Select and reproduce each line of the listing below that bears the string "Administrator".

----

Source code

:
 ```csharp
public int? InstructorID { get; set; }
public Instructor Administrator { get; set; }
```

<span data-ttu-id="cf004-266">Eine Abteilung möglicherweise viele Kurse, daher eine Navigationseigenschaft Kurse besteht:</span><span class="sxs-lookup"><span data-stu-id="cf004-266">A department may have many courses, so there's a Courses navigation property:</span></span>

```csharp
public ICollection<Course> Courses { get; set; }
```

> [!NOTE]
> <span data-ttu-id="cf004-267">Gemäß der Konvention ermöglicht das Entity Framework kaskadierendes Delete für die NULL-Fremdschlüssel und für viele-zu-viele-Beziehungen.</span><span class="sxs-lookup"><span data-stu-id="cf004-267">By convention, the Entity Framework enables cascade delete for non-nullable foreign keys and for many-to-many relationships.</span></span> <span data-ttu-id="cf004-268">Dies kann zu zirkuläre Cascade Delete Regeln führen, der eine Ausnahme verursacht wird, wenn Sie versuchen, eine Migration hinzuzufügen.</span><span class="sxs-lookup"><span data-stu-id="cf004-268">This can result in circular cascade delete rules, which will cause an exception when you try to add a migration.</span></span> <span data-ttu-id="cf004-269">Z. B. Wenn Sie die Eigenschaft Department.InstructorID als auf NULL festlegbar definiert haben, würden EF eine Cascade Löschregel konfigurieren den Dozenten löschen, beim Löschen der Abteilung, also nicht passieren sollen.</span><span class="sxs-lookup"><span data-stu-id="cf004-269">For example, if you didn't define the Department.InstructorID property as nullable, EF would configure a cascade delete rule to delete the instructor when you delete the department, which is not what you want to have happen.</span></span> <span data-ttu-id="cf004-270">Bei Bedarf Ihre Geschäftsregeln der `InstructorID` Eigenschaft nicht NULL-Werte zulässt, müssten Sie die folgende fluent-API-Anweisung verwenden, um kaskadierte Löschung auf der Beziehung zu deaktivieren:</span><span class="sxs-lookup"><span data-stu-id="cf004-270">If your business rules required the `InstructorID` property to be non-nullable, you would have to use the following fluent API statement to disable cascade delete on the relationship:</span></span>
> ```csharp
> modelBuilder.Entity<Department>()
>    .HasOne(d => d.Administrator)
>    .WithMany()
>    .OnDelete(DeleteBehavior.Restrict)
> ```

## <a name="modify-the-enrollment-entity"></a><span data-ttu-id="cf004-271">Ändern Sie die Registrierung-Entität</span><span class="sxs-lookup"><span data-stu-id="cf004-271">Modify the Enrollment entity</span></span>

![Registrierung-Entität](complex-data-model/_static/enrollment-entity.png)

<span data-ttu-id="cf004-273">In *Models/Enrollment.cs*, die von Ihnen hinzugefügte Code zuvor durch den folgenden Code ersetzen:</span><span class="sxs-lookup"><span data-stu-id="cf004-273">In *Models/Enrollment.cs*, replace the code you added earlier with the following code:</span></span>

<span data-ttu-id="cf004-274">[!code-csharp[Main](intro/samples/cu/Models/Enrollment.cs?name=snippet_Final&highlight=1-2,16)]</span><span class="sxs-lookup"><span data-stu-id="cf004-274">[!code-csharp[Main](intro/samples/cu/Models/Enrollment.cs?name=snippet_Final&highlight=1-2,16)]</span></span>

----

:: Task output ::
public Instructor Administrator { get; set; }
>    .HasOne(d => d.Administrator)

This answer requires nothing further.